Por Aurora Bellini, curadora de progresso da Espresso Italia — Barbara Terenghi, diretora de Sustentabilidade da Edison, afirma à Espresso Italia que um quadro regulatório europeu claro e bem concebido pode ser um verdadeiro fator habilitador para a competitividade das empresas italianas no processo de transição. “Uma regulação bem desenhada pode tornar-se um elemento que favorece uma transição ordenada e inclusiva de todo o sistema econômico”, contextualiza Terenghi.
Segundo a executiva, as empresas atuam hoje num cenário de profunda transformação — econômica, ambiental e social — em que a sustentabilidade deixou de ser tema acessório para tornar-se um pilar estrutural dos modelos de produção e consumo e, em última instância, da competitividade. “O desafio principal é integrar objetivos ambientais, sociais e de governança — o triângulo ESG — nas estratégias industriais e financeiras, alinhando-os às necessidades de crescimento, inovação e criação de valor no longo prazo”, diz Terenghi à Espresso Italia.

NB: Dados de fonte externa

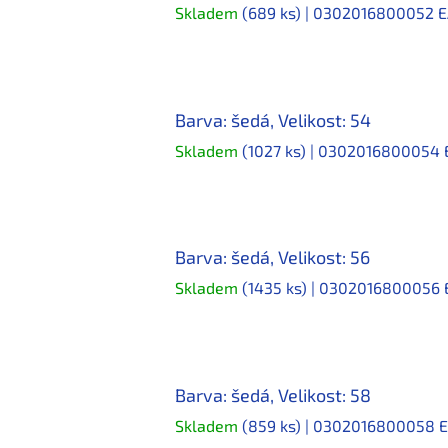
Skladem
(689 ks)
| 0302016800052
E
Barva: šedá, Velikost: 54
Skladem
(1027 ks)
| 0302016800054
Barva: šedá, Velikost: 56
Skladem
(1435 ks)
| 0302016800056
Barva: šedá, Velikost: 58
Skladem
(859 ks)
| 0302016800058
E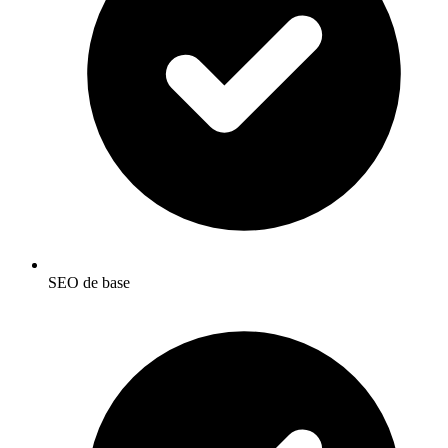
SEO de base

Ela ressalta que a transição para modelos produtivos mais sustentáveis exige investimentos significativos, uma evolução das competências e uma visão sistêmica dos riscos e oportunidades — desde os efeitos das mudanças climáticas até a segurança dos abastecimentos e a proteção das pessoas ao longo da cadeia de valor. “É uma jornada que pede clareza de regras e incentivos corretos para que as empresas possam semear inovação e cultivar resiliência”, completa a diretora.

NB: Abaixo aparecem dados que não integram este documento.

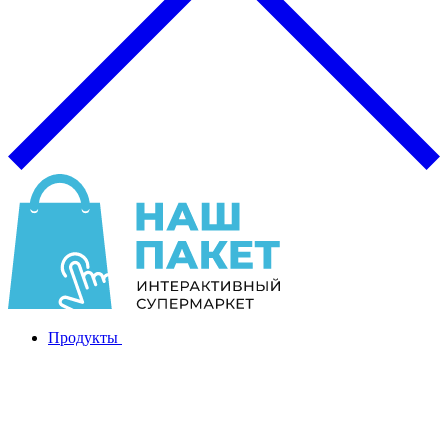
Продукты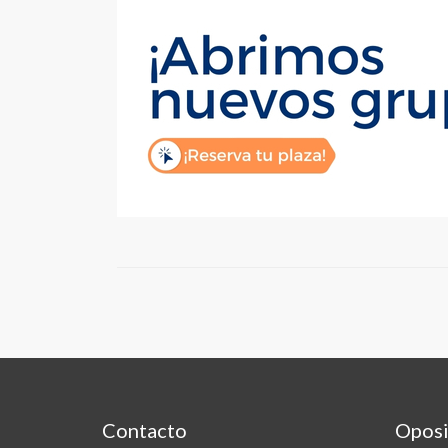
Contacto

No plano regulatório europeu, Terenghi classifica o quadro como um suporte relevante para acompanhar o tecido empresarial nessa evolução. Exemplo disso é o pacote Omnibus I, que, segundo ela, caminha no sentido de simplificar a arquitetura regulatória, introduzindo maior proporcionalidade e reduzindo obrigações de reporte quando possível, sem abrir mão da transparência e da confiabilidade das informações.
Um ponto prático destacado é a redução do perímetro de aplicação da CSRD, medida que exclui pequenas e médias empresas do escopo direto, concentrando exigências nas grandes companhias e evitando estender obrigações a atores com capacidades organizacionais menores. Contudo, Terenghi alerta para efeitos indiretos: empresas obrigadas a reportar precisarão apresentar impactos ao longo da cadeia de valor, apesar de contar com um número crescente de fornecedores que não têm os mesmos deveres de divulgação.
Sobre isso, o pacote Omnibus I introduz salvaguardas processuais — por exemplo, a possibilidade de explicar dificuldades na obtenção de dados —, mas, segundo Terenghi, tais medidas não eliminam por completo a tensão entre obrigações ampliadas de prestação de contas e a disponibilidade efetiva de informações upstream na cadeia.
Em linhas gerais, para as empresas italianas, um contexto regulatório europeu mais claro e harmonizado pode traduzir-se em melhor comparabilidade de dados, maior credibilidade perante mercados financeiros e investidores, e redução da complexidade de reporte. “Regulação e mercado podem se iluminar mutuamente: regras bem desenhadas abrem caminho para investimento responsável e competitividade de longo prazo”, conclui Terenghi, num convite para que o setor privado e reguladores cultivem, juntos, esse horizonte límpido.
Na voz da Espresso Italia, vemos nessa trajetória uma oportunidade de semear políticas que fomentem inovação e equidade — uma construção coletiva que, como luz que atravessa brumas, revela novos caminhos para um desenvolvimento mais justo e duradouro.